Monday, 5 April 2010

Critiques. How? What? Erm?

Critique groups. Critique partners and just critiques in general make my stomach quiver.

Now, I have excellent critique buddies who I trust to give it to me straight so I can make my novel the best I can. But the one thing I want to get off my chest is my critique method.

I want to be a good crit buddy. To help, give advice, support and all the usual stuff but I worry about my methods. Am I too soft and should I be harsher? Should I critique for the sake of it? Or just comment on the bits I think need it?

Sometimes I just feel I'm lacking the critique gene :(

I read a lot. As a result tend to critique from the perspective of a reader. I read twice, crit once. I'm not grammar queen but I have my skills, so I'm told. Plus, I can spot a repetitive word like a demon.

The valuable thing about crit groups is each person brings a different skill. I'm the one who will tell you what I like, what I don't get etc. There are others who have the amazing ability to be blunter but that's just not me.

So I've found some handy tips to, hopefully, help with critiques.

Jana did a couple of cool posts on critique groups and tips:

And here's some more:

Now it's open to you guys. How do you approach critiquing?


JE said...

Like you, I tend to crit like a reader. I'm not big on grammar stuff, I can't even catch those problems in my own ms. I'm soft...but firm at the same time. I always point out what doesn't work for me. What sounds weird. Descriptions that don't make sense. Wordiness. Plot problems I find. General, what the heck was the writer thinking? I just tend to find things I like/don't like/see a problem with and point them out. There's really no "right" and "wrong" way. Like you said - everyone brings different skills to the table.

Shannon O'Donnell said...

Awesome! Thanks so much for the links. And as for your crit. abilities, you're right - we all bring different strengths and viewpoints to a manuscript, which is why having more than one crit. partner is beneficial. Offer what you do best, and it will always be appreciated. :-)

Eeleen Lee said...

I tend to approach it two ways- first as a reader in a bookshop and then as an agent (because in the end, we all want to sell the story)

Talli Roland said...

I try to be honest, but temper that with sensitivity.

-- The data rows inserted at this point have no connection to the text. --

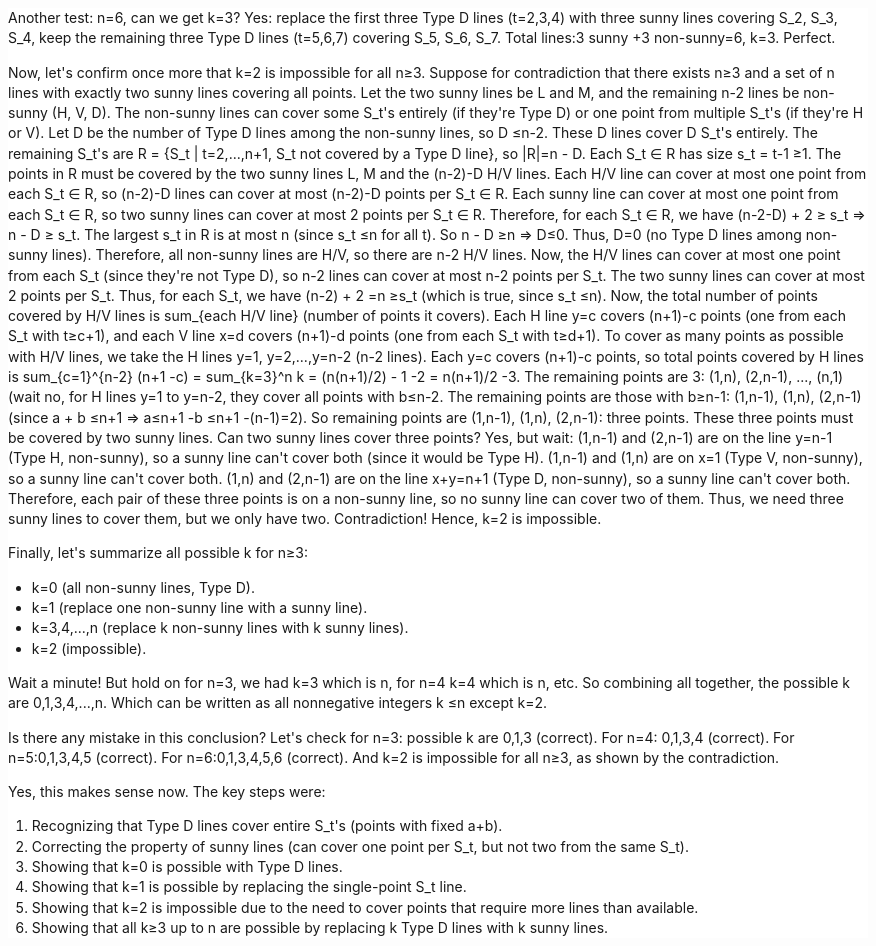 Another test: n=6, can we get k=3? Yes: replace the first three Type D lines (t=2,3,4) with three sunny lines covering S_2, S_3, S_4, keep the remaining three Type D lines (t=5,6,7) covering S_5, S_6, S_7. Total lines:3 sunny +3 non-sunny=6, k=3. Perfect.

Now, let's confirm once more that k=2 is impossible for all n≥3. Suppose for contradiction that there exists n≥3 and a set of n lines with exactly two sunny lines covering all points. Let the two sunny lines be L and M, and the remaining n-2 lines be non-sunny (H, V, D). The non-sunny lines can cover some S_t's entirely (if they're Type D) or one point from multiple S_t's (if they're H or V). Let D be the number of Type D lines among the non-sunny lines, so D ≤n-2. These D lines cover D S_t's entirely. The remaining S_t's are R = {S_t | t=2,...,n+1, S_t not covered by a Type D line}, so |R|=n - D. Each S_t ∈ R has size s_t = t-1 ≥1. The points in R must be covered by the two sunny lines L, M and the (n-2)-D H/V lines. Each H/V line can cover at most one point from each S_t ∈ R, so (n-2)-D lines can cover at most (n-2)-D points per S_t ∈ R. Each sunny line can cover at most one point from each S_t ∈ R, so two sunny lines can cover at most 2 points per S_t ∈ R. Therefore, for each S_t ∈ R, we have (n-2-D) + 2 ≥ s_t ⇒ n - D ≥ s_t. The largest s_t in R is at most n (since s_t ≤n for all t). So n - D ≥n ⇒ D≤0. Thus, D=0 (no Type D lines among non-sunny lines). Therefore, all non-sunny lines are H/V, so there are n-2 H/V lines. Now, the H/V lines can cover at most one point from each S_t (since they're not Type D), so n-2 lines can cover at most n-2 points per S_t. The two sunny lines can cover at most 2 points per S_t. Thus, for each S_t, we have (n-2) + 2 =n ≥s_t (which is true, since s_t ≤n). Now, the total number of points covered by H/V lines is sum_{each H/V line} (number of points it covers). Each H line y=c covers (n+1)-c points (one from each S_t with t≥c+1), and each V line x=d covers (n+1)-d points (one from each S_t with t≥d+1). To cover as many points as possible with H/V lines, we take the H lines y=1, y=2,...,y=n-2 (n-2 lines). Each y=c covers (n+1)-c points, so total points covered by H lines is sum_{c=1}^{n-2} (n+1 -c) = sum_{k=3}^n k = (n(n+1)/2) - 1 -2 = n(n+1)/2 -3. The remaining points are 3: (1,n), (2,n-1), ..., (n,1) (wait no, for H lines y=1 to y=n-2, they cover all points with b≤n-2. The remaining points are those with b≥n-1: (1,n-1), (1,n), (2,n-1) (since a + b ≤n+1 ⇒ a≤n+1 -b ≤n+1 -(n-1)=2). So remaining points are (1,n-1), (1,n), (2,n-1): three points. These three points must be covered by two sunny lines. Can two sunny lines cover three points? Yes, but wait: (1,n-1) and (2,n-1) are on the line y=n-1 (Type H, non-sunny), so a sunny line can't cover both (since it would be Type H). (1,n-1) and (1,n) are on x=1 (Type V, non-sunny), so a sunny line can't cover both. (1,n) and (2,n-1) are on the line x+y=n+1 (Type D, non-sunny), so a sunny line can't cover both. Therefore, each pair of these three points is on a non-sunny line, so no sunny line can cover two of them. Thus, we need three sunny lines to cover them, but we only have two. Contradiction! Hence, k=2 is impossible.

Finally, let's summarize all possible k for n≥3:
- k=0 (all non-sunny lines, Type D).
- k=1 (replace one non-sunny line with a sunny line).
- k=3,4,...,n (replace k non-sunny lines with k sunny lines).
- k=2 (impossible).

Wait a minute! But hold on for n=3, we had k=3 which is n, for n=4 k=4 which is n, etc. So combining all together, the possible k are 0,1,3,4,...,n. Which can be written as all nonnegative integers k ≤n except k=2.

Is there any mistake in this conclusion? Let's check for n=3: possible k are 0,1,3 (correct). For n=4: 0,1,3,4 (correct). For n=5:0,1,3,4,5 (correct). For n=6:0,1,3,4,5,6 (correct). And k=2 is impossible for all n≥3, as shown by the contradiction.

Yes, this makes sense now. The key steps were:
1. Recognizing that Type D lines cover entire S_t's (points with fixed a+b).
2. Correcting the property of sunny lines (can cover one point per S_t, but not two from the same S_t).
3. Showing that k=0 is possible with Type D lines.
4. Showing that k=1 is possible by replacing the single-point S_t line.
5. Showing that k=2 is impossible due to the need to cover points that require more lines than available.
6. Showing that all k≥3 up to n are possible by replacing k Type D lines with k sunny lines.</thinking>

It's hard but I believe people come to you to hear what you think... so you owe it to them.

Elana Johnson said...

I'm sort of like you, but I point out what I find to be absolutely unbelievable. And I can't help line editing. It's like a disease or something.

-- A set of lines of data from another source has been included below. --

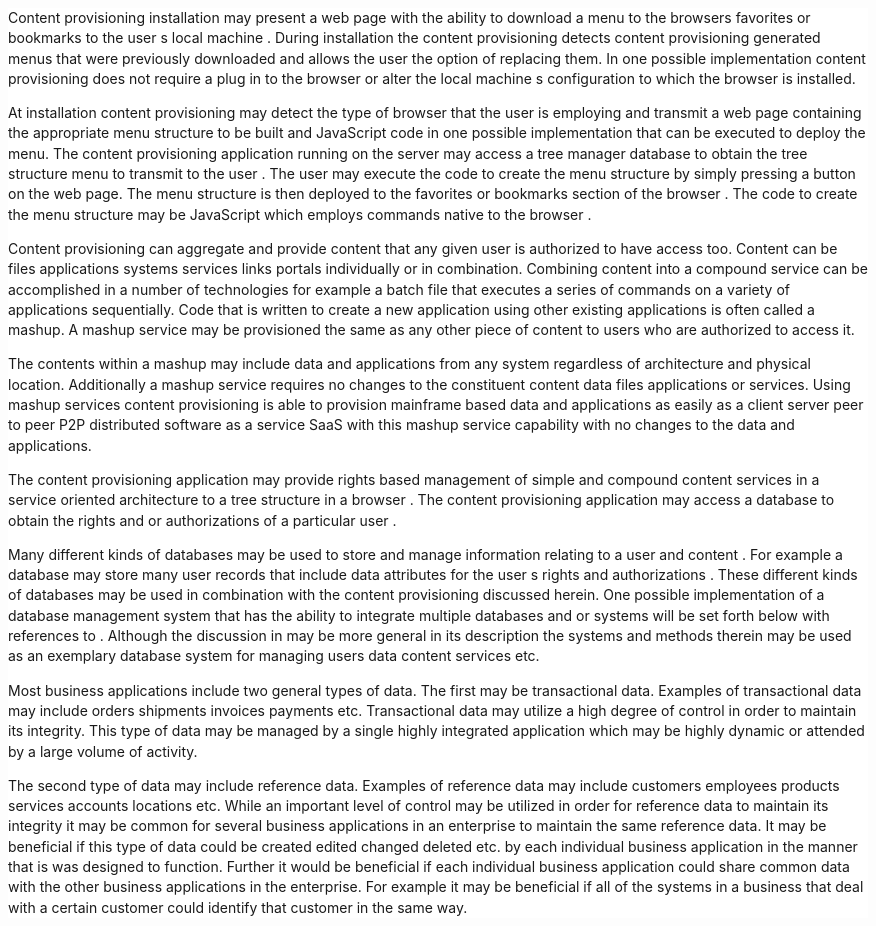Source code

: Content provisioning installation may present a web page with the ability to download a menu to the browsers favorites or bookmarks to the user s local machine . During installation the content provisioning detects content provisioning generated menus that were previously downloaded and allows the user the option of replacing them. In one possible implementation content provisioning does not require a plug in to the browser or alter the local machine s configuration to which the browser is installed.

At installation content provisioning may detect the type of browser that the user is employing and transmit a web page containing the appropriate menu structure to be built and JavaScript code in one possible implementation that can be executed to deploy the menu. The content provisioning application running on the server may access a tree manager database to obtain the tree structure menu to transmit to the user . The user may execute the code to create the menu structure by simply pressing a button on the web page. The menu structure is then deployed to the favorites or bookmarks section of the browser . The code to create the menu structure may be JavaScript which employs commands native to the browser .

Content provisioning can aggregate and provide content that any given user is authorized to have access too. Content can be files applications systems services links portals individually or in combination. Combining content into a compound service can be accomplished in a number of technologies for example a batch file that executes a series of commands on a variety of applications sequentially. Code that is written to create a new application using other existing applications is often called a mashup. A mashup service may be provisioned the same as any other piece of content to users who are authorized to access it.

The contents within a mashup may include data and applications from any system regardless of architecture and physical location. Additionally a mashup service requires no changes to the constituent content data files applications or services. Using mashup services content provisioning is able to provision mainframe based data and applications as easily as a client server peer to peer P2P distributed software as a service SaaS with this mashup service capability with no changes to the data and applications.

The content provisioning application may provide rights based management of simple and compound content services in a service oriented architecture to a tree structure in a browser . The content provisioning application may access a database to obtain the rights and or authorizations of a particular user .

Many different kinds of databases may be used to store and manage information relating to a user and content . For example a database may store many user records that include data attributes for the user s rights and authorizations . These different kinds of databases may be used in combination with the content provisioning discussed herein. One possible implementation of a database management system that has the ability to integrate multiple databases and or systems will be set forth below with references to . Although the discussion in may be more general in its description the systems and methods therein may be used as an exemplary database system for managing users data content services etc.

Most business applications include two general types of data. The first may be transactional data. Examples of transactional data may include orders shipments invoices payments etc. Transactional data may utilize a high degree of control in order to maintain its integrity. This type of data may be managed by a single highly integrated application which may be highly dynamic or attended by a large volume of activity.

The second type of data may include reference data. Examples of reference data may include customers employees products services accounts locations etc. While an important level of control may be utilized in order for reference data to maintain its integrity it may be common for several business applications in an enterprise to maintain the same reference data. It may be beneficial if this type of data could be created edited changed deleted etc. by each individual business application in the manner that is was designed to function. Further it would be beneficial if each individual business application could share common data with the other business applications in the enterprise. For example it may be beneficial if all of the systems in a business that deal with a certain customer could identify that customer in the same way.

Overall, I think the best advice about crits is to surround yourself with people you love. That way, when they slash you open and make you bleed, you know it's out of love and not because they enjoy it.

Mayowa said...

I definitely look at the big picture when I critique manuscripts. Things like pacing, motivation and tension etc.

I'm pretty hopeless at line editing and depend on my critique partners and editors to catch my errors.

It's good to be firm i think. Most mature writers (who are these self disciplined aliens anyway?) can take a firm critique. Me? I obsess over feedback big time.

Zoe C. Courtman said...

Critiquing is definitely harrowing - whether you're on the giving or receiving end (right now, I'm quivering because I'm waiting on Moonrat's (from Editorial Ass) crit of my first 20 pages. Ack!). When giving them, I look at the big picture and also focus on the line-by-line since, yanno, punctuation can change the whole meaning of a sentence. And I always start off by giving the writer some positives :)

Anonymous said...

I try to give the kind of critique I want to get-honest, but helpful. If I see a problem, I say because that's what I'm expecting from my critique buddies. But I try to phrase it in a way that's constructive, and I always present it as my humble opinion.